Wouldn’t Linux be easier to manage and better in terms of performance?
Maybe, but I’m not a huge Linux user and every time I dip my toe in I run out of tinkering time. Plus I had the Air laying around and it all installed so easily.
I was just curious. Use whatever works best for you.
All good! The laptop I was using Linux on I installed batocera on instead 😊
Pi OS. It’s a Pi4 after all.
Ubuntu LTS, with all my services in Docker containers.
I know Ubuntu gets a lot of (deserved) hate for some of the shit Canonical pulls, but for now, I like Ubuntu and it works for me.
When I rebuilt my server at the beginning of the month, I was gonna jump to Debian, but my god the Debian website is obtuse. After looking at the site and trying to determine what to download to get Debian with non-free (I’m unfortunately working with an NVIDIA card), I decided to go with Ubuntu. I needed a smooth rebuild process and with Ubuntu I know exactly what I’ll get when I download the LTS server.
Edit: grammar
It’s always best to use whatever distro you’re most comfortable with. Especially if you’re going to install stuff in containers/VMs so the repos of the base distro don’t even matter that much.
Exactly. That’s ultimately why I skipped Debian and went with Ubuntu
After looking at the site and trying to determine what to download to get Debian with non-free (I’m unfortunately working with an NVIDIA card)
FWIW, Debian 12 now includes non-free firmware in the installation media by default and will install whatever is necessary.
I agree that the Debian website has its weaknesses, but beyond finding the right installer (usually netinst ISO a.k.a small installation image on https://www.debian.org/distrib/) there isn’t much of a learning curve. I started out with Ubuntu too, but finally decided that enough was enough when snap started breaking my stuff on desktop.
The inclusion of non-free by default was what was unclear to me from the website. Knowing that now, I’ll likely give Debian a spin next time I need an install.
I went with Ubuntu server and was pleasantly surprised when it offered to pull my pubkey off my github profile for ssh. A nice touch that I haven’t seen in other servers flavors of various distros.
That’s pretty cool!
I’m running FreeBSD I actually like it a lot.
I picked it for zfs. A lot of the ways things work seem cleaner and simpler than on Linux and zfs is awesome with the copy on write snapshots and filesystem compression and all that.
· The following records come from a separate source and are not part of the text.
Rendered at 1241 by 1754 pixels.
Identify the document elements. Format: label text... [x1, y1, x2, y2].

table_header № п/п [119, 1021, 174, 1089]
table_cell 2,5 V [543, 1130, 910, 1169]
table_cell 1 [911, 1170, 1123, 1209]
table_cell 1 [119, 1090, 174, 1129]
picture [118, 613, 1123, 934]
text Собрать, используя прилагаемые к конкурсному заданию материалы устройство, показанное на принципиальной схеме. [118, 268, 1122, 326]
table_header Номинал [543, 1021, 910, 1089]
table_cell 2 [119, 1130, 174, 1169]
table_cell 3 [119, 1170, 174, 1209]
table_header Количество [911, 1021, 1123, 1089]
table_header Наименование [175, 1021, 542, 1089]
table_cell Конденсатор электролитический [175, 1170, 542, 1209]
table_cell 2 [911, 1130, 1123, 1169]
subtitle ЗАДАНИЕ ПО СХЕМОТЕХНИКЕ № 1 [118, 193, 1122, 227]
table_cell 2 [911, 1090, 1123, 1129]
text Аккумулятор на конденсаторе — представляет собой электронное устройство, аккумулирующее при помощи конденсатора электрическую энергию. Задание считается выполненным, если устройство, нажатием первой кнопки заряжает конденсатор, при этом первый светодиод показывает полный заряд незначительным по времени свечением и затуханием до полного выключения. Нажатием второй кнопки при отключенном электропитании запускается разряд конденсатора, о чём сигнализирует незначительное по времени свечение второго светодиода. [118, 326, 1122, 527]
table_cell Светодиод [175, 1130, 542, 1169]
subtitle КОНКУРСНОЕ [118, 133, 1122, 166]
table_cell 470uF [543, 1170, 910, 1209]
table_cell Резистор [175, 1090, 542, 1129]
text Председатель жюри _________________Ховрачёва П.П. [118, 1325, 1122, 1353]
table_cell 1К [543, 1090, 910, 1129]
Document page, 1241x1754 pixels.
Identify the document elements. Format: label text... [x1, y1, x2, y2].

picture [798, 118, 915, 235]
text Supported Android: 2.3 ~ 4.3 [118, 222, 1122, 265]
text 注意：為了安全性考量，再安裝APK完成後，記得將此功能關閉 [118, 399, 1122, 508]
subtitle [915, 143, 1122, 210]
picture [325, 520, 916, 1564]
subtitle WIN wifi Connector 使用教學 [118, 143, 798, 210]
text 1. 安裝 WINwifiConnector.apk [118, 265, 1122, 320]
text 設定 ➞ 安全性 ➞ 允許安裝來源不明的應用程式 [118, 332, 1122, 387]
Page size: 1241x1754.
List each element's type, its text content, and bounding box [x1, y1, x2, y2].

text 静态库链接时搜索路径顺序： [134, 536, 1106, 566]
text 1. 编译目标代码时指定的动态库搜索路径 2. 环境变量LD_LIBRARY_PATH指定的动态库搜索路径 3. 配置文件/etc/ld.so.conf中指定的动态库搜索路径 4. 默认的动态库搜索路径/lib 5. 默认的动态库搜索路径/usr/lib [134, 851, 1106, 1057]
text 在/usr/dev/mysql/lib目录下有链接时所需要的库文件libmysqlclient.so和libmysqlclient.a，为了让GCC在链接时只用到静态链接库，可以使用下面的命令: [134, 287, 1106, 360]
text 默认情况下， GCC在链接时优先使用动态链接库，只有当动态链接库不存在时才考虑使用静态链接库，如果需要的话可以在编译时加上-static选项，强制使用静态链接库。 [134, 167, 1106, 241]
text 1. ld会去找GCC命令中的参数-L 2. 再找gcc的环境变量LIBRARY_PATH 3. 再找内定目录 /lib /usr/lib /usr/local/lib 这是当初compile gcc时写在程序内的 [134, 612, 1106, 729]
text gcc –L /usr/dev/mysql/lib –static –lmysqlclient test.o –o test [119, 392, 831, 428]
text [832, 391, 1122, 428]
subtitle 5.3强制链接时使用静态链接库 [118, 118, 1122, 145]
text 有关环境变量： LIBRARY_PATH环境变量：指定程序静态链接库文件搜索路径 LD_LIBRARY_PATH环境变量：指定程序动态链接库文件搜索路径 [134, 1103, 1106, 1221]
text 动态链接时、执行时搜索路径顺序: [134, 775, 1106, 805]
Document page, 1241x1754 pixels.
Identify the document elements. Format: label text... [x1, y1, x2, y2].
I like rc.conf and pf is way nicer than iptables and even when you upgrade it automatically makes a snapshot so you can rollback.
Sometimes I do need to patch and compile things because people seem to not know freebsd exists but that’s really the only downside.
Same here for the same reasons (although I started with FreeBSD 4.x) and have adapted to ZFS and Jails over the years.
The POLA (Principle Of Least Astonishment) when it comes to changes is awesome too.